> **What to work on**
Copy every line that holds the string "ПРАВА" from the data below.
(Dataset extract Opens)
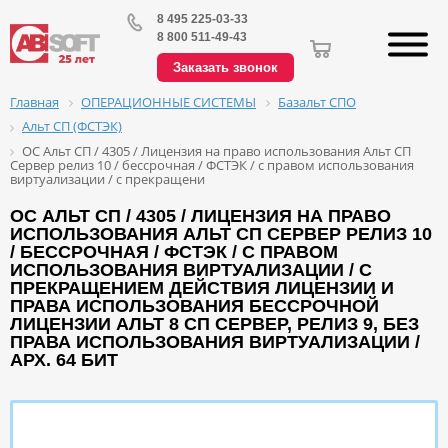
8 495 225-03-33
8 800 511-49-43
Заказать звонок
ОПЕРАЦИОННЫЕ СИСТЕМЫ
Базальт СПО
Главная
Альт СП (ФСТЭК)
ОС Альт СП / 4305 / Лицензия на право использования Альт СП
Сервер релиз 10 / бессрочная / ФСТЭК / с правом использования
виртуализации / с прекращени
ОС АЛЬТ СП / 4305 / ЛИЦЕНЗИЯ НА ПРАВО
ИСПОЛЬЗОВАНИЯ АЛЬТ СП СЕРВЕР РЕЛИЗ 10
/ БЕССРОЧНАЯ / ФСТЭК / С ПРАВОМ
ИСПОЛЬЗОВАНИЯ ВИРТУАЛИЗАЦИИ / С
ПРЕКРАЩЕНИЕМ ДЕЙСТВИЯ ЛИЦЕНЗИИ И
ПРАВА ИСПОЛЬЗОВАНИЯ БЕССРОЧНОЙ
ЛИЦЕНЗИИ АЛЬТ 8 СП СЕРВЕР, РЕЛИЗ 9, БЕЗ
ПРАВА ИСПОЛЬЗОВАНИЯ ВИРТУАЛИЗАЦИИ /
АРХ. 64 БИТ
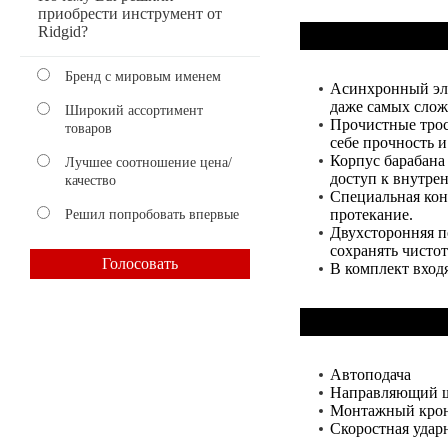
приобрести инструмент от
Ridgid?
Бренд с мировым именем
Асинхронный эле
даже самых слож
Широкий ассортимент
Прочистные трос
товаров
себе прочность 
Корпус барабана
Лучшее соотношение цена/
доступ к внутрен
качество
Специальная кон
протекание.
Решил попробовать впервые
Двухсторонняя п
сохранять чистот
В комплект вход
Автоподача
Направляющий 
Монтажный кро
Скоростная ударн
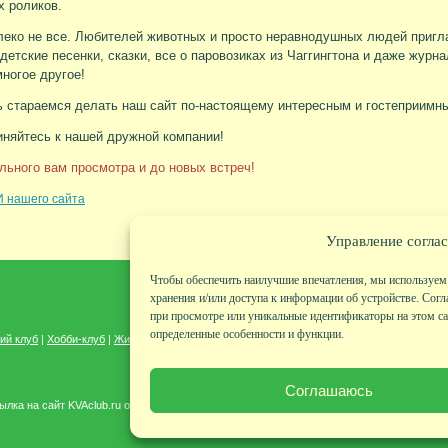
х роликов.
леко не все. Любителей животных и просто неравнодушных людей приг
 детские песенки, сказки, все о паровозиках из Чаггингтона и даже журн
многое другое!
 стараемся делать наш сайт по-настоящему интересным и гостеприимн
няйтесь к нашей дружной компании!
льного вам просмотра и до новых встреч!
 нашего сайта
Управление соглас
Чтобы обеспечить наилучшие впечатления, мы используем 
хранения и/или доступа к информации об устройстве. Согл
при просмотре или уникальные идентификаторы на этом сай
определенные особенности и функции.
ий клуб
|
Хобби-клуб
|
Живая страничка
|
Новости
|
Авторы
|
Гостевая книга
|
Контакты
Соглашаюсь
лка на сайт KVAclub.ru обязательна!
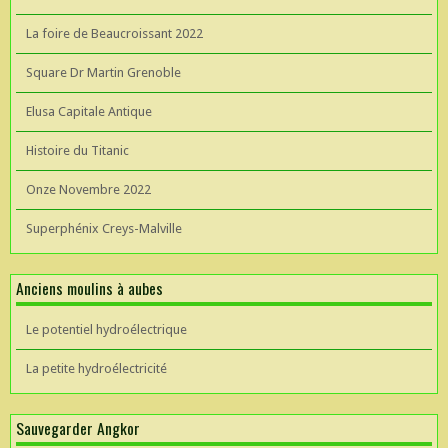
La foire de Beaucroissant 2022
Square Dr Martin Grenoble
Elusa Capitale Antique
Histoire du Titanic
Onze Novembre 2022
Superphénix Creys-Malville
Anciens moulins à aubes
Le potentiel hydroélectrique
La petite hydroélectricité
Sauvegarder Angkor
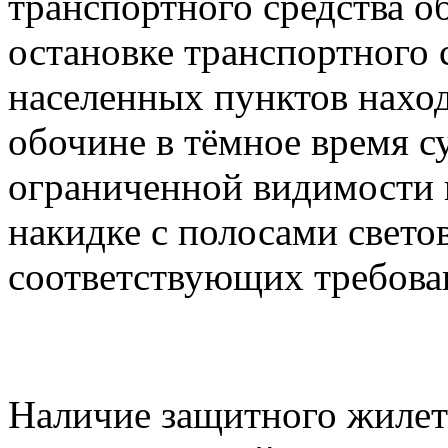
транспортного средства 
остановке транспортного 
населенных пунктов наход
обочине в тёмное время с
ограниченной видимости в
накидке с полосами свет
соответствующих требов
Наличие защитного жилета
(Dataset extract Closes)
> **Solution to the problem**
ПРАВА ИСПОЛЬЗОВАНИЯ БЕССРОЧНОЙ
ПРАВА ИСПОЛЬЗОВАНИЯ ВИРТУАЛИЗАЦИИ /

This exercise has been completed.